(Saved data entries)
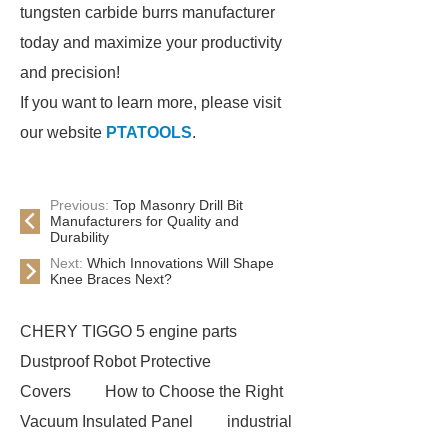
tungsten carbide burrs manufacturer
today and maximize your productivity
and precision!
If you want to learn more, please visit
our website
PTATOOLS
.
Previous:
Top Masonry Drill Bit
Manufacturers for Quality and
Durability
Next:
Which Innovations Will Shape
Knee Braces Next?
CHERY TIGGO 5 engine parts
Dustproof Robot Protective
Covers
How to Choose the Right
Vacuum Insulated Panel
industrial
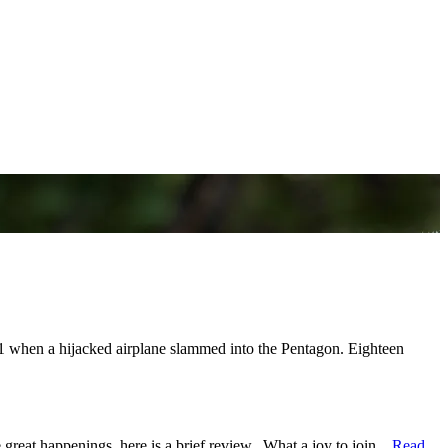
 when a hijacked airplane slammed into the Pentagon. Eighteen
reat happenings, here is a brief review. What a joy to join...
Read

WORK REQUIRED: Duplicate the text of all the items above line for line, and omit the pictures from your answer.

TASK RESULT:
tungsten carbide burrs manufacturer
today and maximize your productivity
and precision!
If you want to learn more, please visit
our website
PTATOOLS
.
Previous:
Top Masonry Drill Bit
Manufacturers for Quality and
Durability
Next:
Which Innovations Will Shape
Knee Braces Next?
CHERY TIGGO 5 engine parts
Dustproof Robot Protective
Covers
How to Choose the Right
Vacuum Insulated Panel
industrial
 when a hijacked airplane slammed into the Pentagon. Eighteen
reat happenings, here is a brief review. What a joy to join...
Read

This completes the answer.